* TASK REQUIREMENTS: Print, exactly as written, the line in the entries below that contains "TOEGEPASTE WETENSCHAPPEN" and every line after it up to and including the last. Omit pictures.

* DATASET EXTRACT:
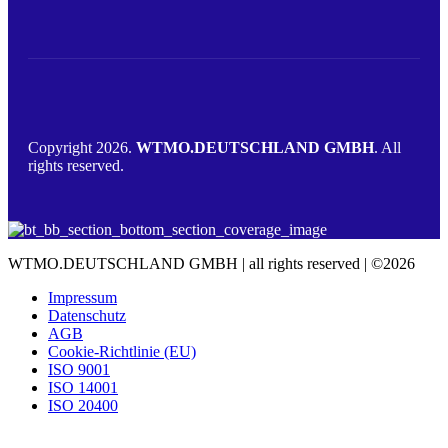
Copyright 2026.
WTMO.DEUTSCHLAND GMBH
. All
rights reserved.
WTMO.DEUTSCHLAND GMBH | all rights reserved | ©2026
Impressum
Datenschutz
AGB
Cookie-Richtlinie (EU)
ISO 9001
ISO 14001
ISO 20400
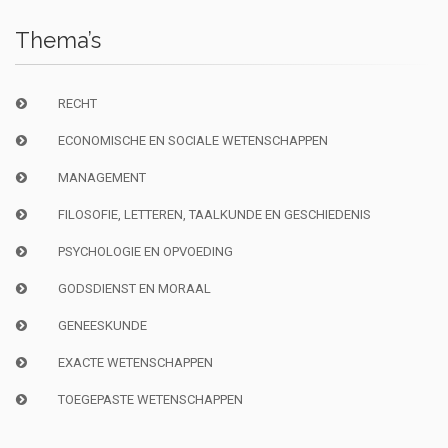
Thema’s
RECHT
ECONOMISCHE EN SOCIALE WETENSCHAPPEN
MANAGEMENT
FILOSOFIE, LETTEREN, TAALKUNDE EN GESCHIEDENIS
PSYCHOLOGIE EN OPVOEDING
GODSDIENST EN MORAAL
GENEESKUNDE
EXACTE WETENSCHAPPEN
TOEGEPASTE WETENSCHAPPEN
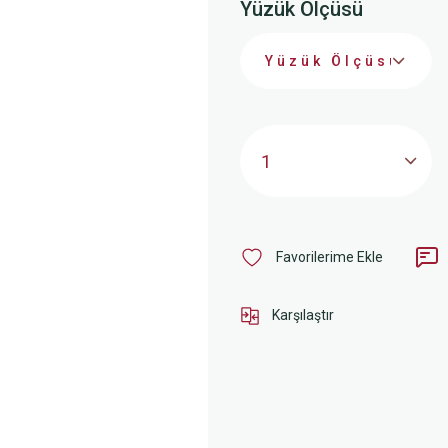
Yüzük Ölçüsü
Karşılaştır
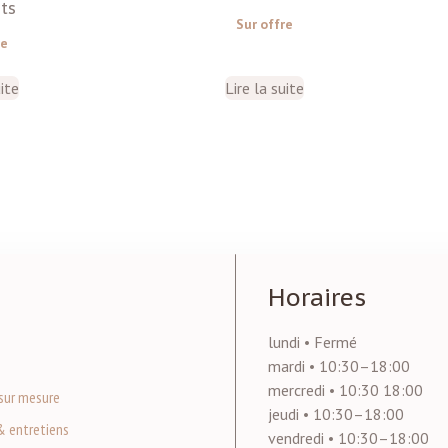
ts
Sur offre
re
uite
Lire la suite
Horaires
lundi • Fermé
mardi • 10:30–18:00
mercredi • 10:30 18:00
sur mesure
jeudi • 10:30–18:00
& entretiens
vendredi • 10:30–18:00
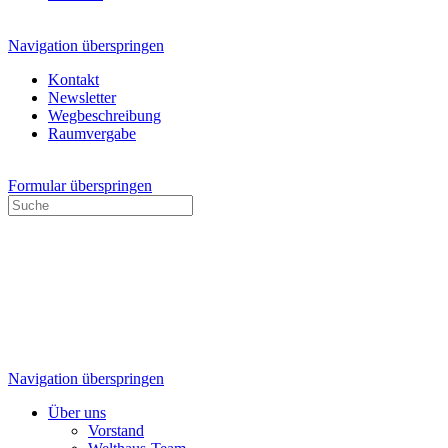
Navigation überspringen
Kontakt
Newsletter
Wegbeschreibung
Raumvergabe
Formular überspringen
Navigation überspringen
Über uns
Vorstand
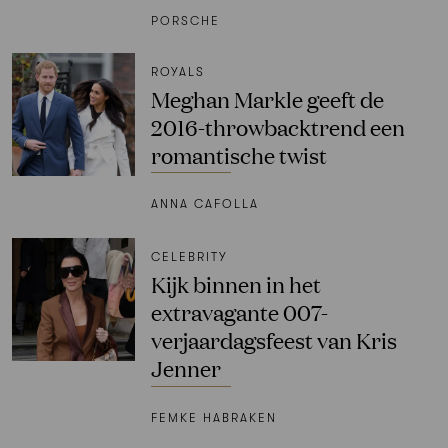
PORSCHE
ROYALS
Meghan Markle geeft de
2016-throwbacktrend een
romantische twist
ANNA CAFOLLA
CELEBRITY
Kijk binnen in het
extravagante 007-
verjaardagsfeest van Kris
Jenner
FEMKE HABRAKEN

* EXERCISE RESULT:
TOEGEPASTE WETENSCHAPPEN
Yüzük Ölçüsü
Karşılaştır
ts
Sur offre
re
uite
Lire la suite
Horaires
lundi • Fermé
mardi • 10:30–18:00
mercredi • 10:30 18:00
sur mesure
jeudi • 10:30–18:00
& entretiens
vendredi • 10:30–18:00
Navigation überspringen
Kontakt
Newsletter
Wegbeschreibung
Raumvergabe
Formular überspringen
Navigation überspringen
Über uns
Vorstand
PORSCHE
ROYALS
Meghan Markle geeft de
2016-throwbacktrend een
romantische twist
ANNA CAFOLLA
CELEBRITY
Kijk binnen in het
extravagante 007-
verjaardagsfeest van Kris
Jenner
FEMKE HABRAKEN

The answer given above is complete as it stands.